How do you engage your core?

A good way to brace your abdominal muscles is to think about pulling your belly button towards your spine, or tighten your abs as if you were in a boxing match and preparing for a sucker punch to your stomach.

What does an engaged core feel like? 

You should feel stable and secure, and everything from your rib cage to your pelvis should feel like a single, strong cylinder. Using the sucker punch analogy can be a helpful reminder that it shouldn’t feel like you’re sucking your stomach in or holding your breath. You should be able to breathe!

How do you know when you’re engaging your core?

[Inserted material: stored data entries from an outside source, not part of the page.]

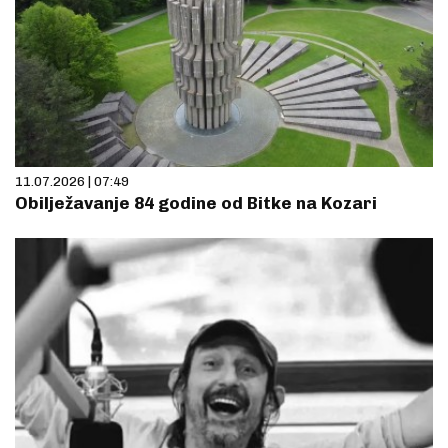
11.07.2026 | 07:49
Obilježavanje 84 godine od Bitke na Kozari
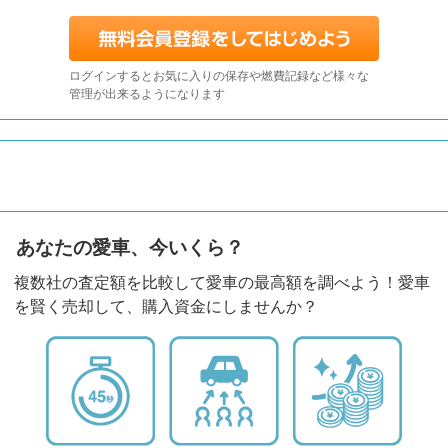
ログインするとお気に入りの保存や燃費記録など様々な
管理が出来るようになります
あなたの愛車、今いくら？
複数社の査定額を比較して愛車の最高額を調べよう！愛車
を賢く売却して、購入資金にしませんか？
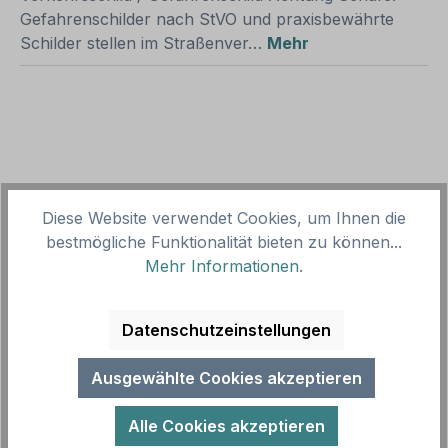
Gefahrenschilder nach StVO und praxisbewährte
Schilder stellen im Straßenver…
Mehr
Produktgalerie überspringen
Zubehör
Diese Website verwendet Cookies, um Ihnen die
bestmögliche Funktionalität bieten zu können...
Mehr Informationen
.
Datenschutzeinstellungen
Ausgewählte Cookies akzeptieren
Alle Cookies akzeptieren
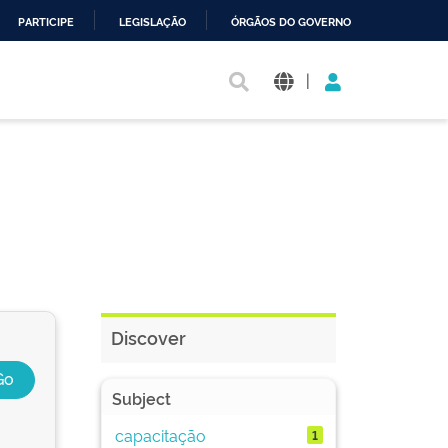
PARTICIPE
LEGISLAÇÃO
ÓRGÃOS DO GOVERNO
|
Discover
Subject
capacitação
1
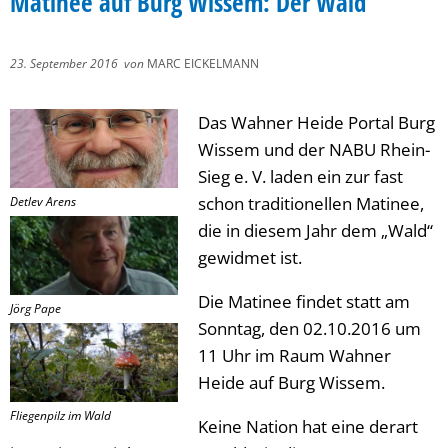
Matinee auf Burg Wissem: Der Wald
23. September 2016
von
MARC EICKELMANN
Das Wahner Heide Portal Burg
Wissem und der NABU Rhein-
Sieg e. V. laden ein zur fast
schon traditionellen Matinee,
Detlev Arens
die in diesem Jahr dem „Wald“
gewidmet ist.
Die Matinee findet statt am
Jörg Pape
Sonntag, den 02.10.2016 um
11 Uhr im Raum Wahner
Heide auf Burg Wissem.
Fliegenpilz im Wald
Keine Nation hat eine derart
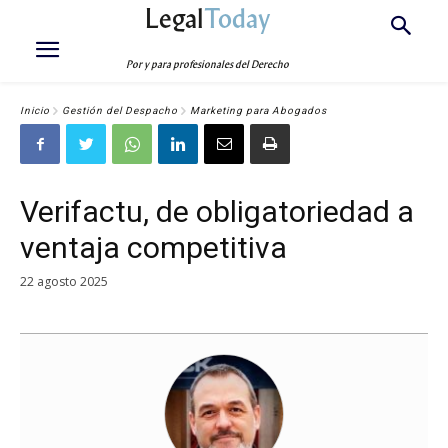
Legal
Today
Por y para profesionales del Derecho
Inicio
Gestión del Despacho
Marketing para Abogados
Verifactu, de obligatoriedad a
ventaja competitiva
22 agosto 2025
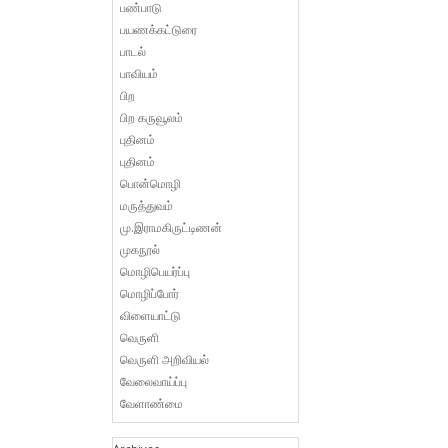
பண்பாடு
பயணக்கட்டுரை
பாடல்
பாவியம்
பிற
பிற கருவூலம்
புதினம்
புதினம்
பொன்மொழி
மருத்துவம்
மு.இராமகிருட்டிணன்
முகநூல்
மொழிபெயர்ப்பு
மொழிப்போர்
விளையாட்டு
வெருளி
வெருளி அறிவியல்
வேலைவாய்ப்பு
வேளாண்மை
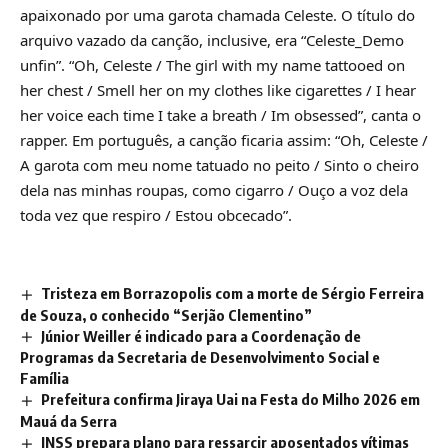
apaixonado por uma garota chamada Celeste. O título do
arquivo vazado da canção, inclusive, era “Celeste_Demo
unfin”. “Oh, Celeste / The girl with my name tattooed on
her chest / Smell her on my clothes like cigarettes / I hear
her voice each time I take a breath / Im obsessed”, canta o
rapper. Em português, a canção ficaria assim: “Oh, Celeste /
A garota com meu nome tatuado no peito / Sinto o cheiro
dela nas minhas roupas, como cigarro / Ouço a voz dela
toda vez que respiro / Estou obcecado”.
Tristeza em Borrazopolis com a morte de Sérgio Ferreira
de Souza, o conhecido “Serjão Clementino”
Júnior Weiller é indicado para a Coordenação de
Programas da Secretaria de Desenvolvimento Social e
Família
Prefeitura confirma Jiraya Uai na Festa do Milho 2026 em
Mauá da Serra
INSS prepara plano para ressarcir aposentados vítimas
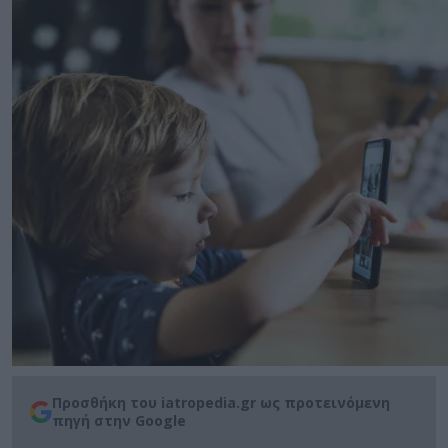
Προσθήκη του iatropedia.gr ως προτεινόμενη
πηγή στην Google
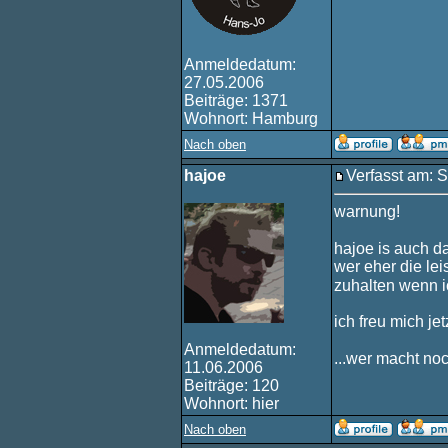
Anmeldedatum:
27.05.2006
Beiträge: 1371
Wohnort: Hamburg
Nach oben
hajoe
Verfasst am: 
warnung!
hajoe is auch da
wer eher die lei
zuhalten wenn i
ich freu mich jet
Anmeldedatum:
...wer macht no
11.06.2006
Beiträge: 120
Wohnort: hier
Nach oben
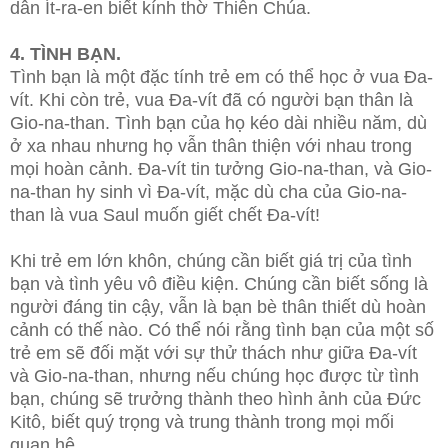
dân Ít-ra-en biết kính thờ Thiên Chúa.
4. TÌNH BẠN.
Tình bạn là một đặc tính trẻ em có thể học ở vua Đa-
vít. Khi còn trẻ, vua Đa-vít đã có người bạn thân là
Gio-na-than. Tình bạn của họ kéo dài nhiều năm, dù
ở xa nhau nhưng họ vẫn thân thiện với nhau trong
mọi hoàn cảnh. Đa-vít tin tưởng Gio-na-than, và Gio-
na-than hy sinh vì Đa-vít, mặc dù cha của Gio-na-
than là vua Saul muốn giết chết Đa-vít!
Khi trẻ em lớn khôn, chúng cần biết giá trị của tình
bạn và tình yêu vô điều kiện. Chúng cần biết sống là
người đáng tin cậy, vẫn là bạn bè thân thiết dù hoàn
cảnh có thế nào. Có thể nói rằng tình bạn của một số
trẻ em sẽ đối mặt với sự thử thách như giữa Đa-vít
và Gio-na-than, nhưng nếu chúng học được từ tình
bạn, chúng sẽ trưởng thành theo hình ảnh của Đức
Kitô, biết quý trọng và trung thành trong mọi mối
quan hệ.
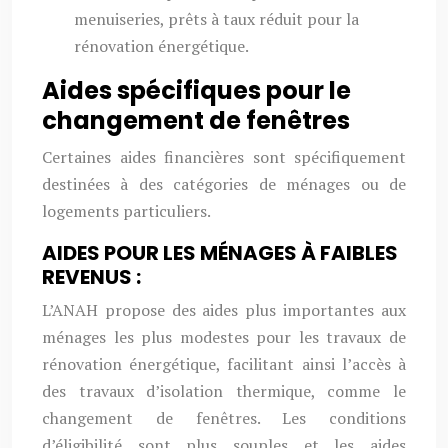
menuiseries, prêts à taux réduit pour la
rénovation énergétique.
Aides spécifiques pour le
changement de fenêtres
Certaines aides financières sont spécifiquement
destinées à des catégories de ménages ou de
logements particuliers.
AIDES POUR LES MÉNAGES À FAIBLES
REVENUS :
L’ANAH propose des aides plus importantes aux
ménages les plus modestes pour les travaux de
rénovation énergétique, facilitant ainsi l’accès à
des travaux d’isolation thermique, comme le
changement de fenêtres. Les conditions
d’éligibilité sont plus souples et les aides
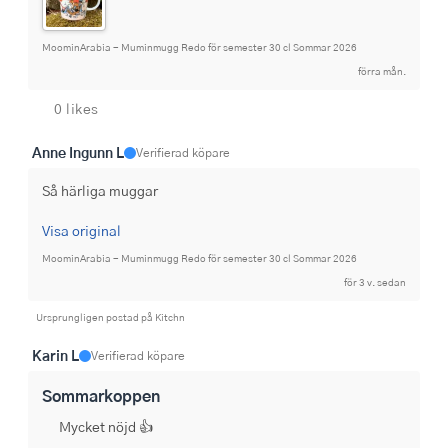
MoominArabia - Muminmugg Redo för semester 30 cl Sommar 2026
förra mån.
0 likes
Anne Ingunn L
Verifierad köpare
Så härliga muggar
Visa original
MoominArabia - Muminmugg Redo för semester 30 cl Sommar 2026
för 3 v. sedan
Ursprungligen postad på Kitchn
Karin L
Verifierad köpare
Sommarkoppen
Mycket nöjd 👍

Here are four simple things you might notice when your core is activated during a workout:

  • You’re able to perform straight leg raises or a straight leg hold without arching your back. Every part of your spine should be touching the floor
  • You’re able to maintain your balance better when performing single-leg exercises, such as a single-leg deadlift
  • You’re able to keep your body in a straight line from head to toe while holding a plank or performing a push-up
  • You can lift weights without arching your back, such as barbell squats, deadlifts or overhead movements like a shoulder press

Almost every movement you make, whether it’s squatting, crunching or sprinting, requires the use of your core muscles. When your core is engaged, your body becomes strong and stable, making for a safe and effective workout. 

A strong and engaged core decreases your risk of injury, helps you maintain better posture and allows you to move with better form using the correct muscle groups. It’s a win-win!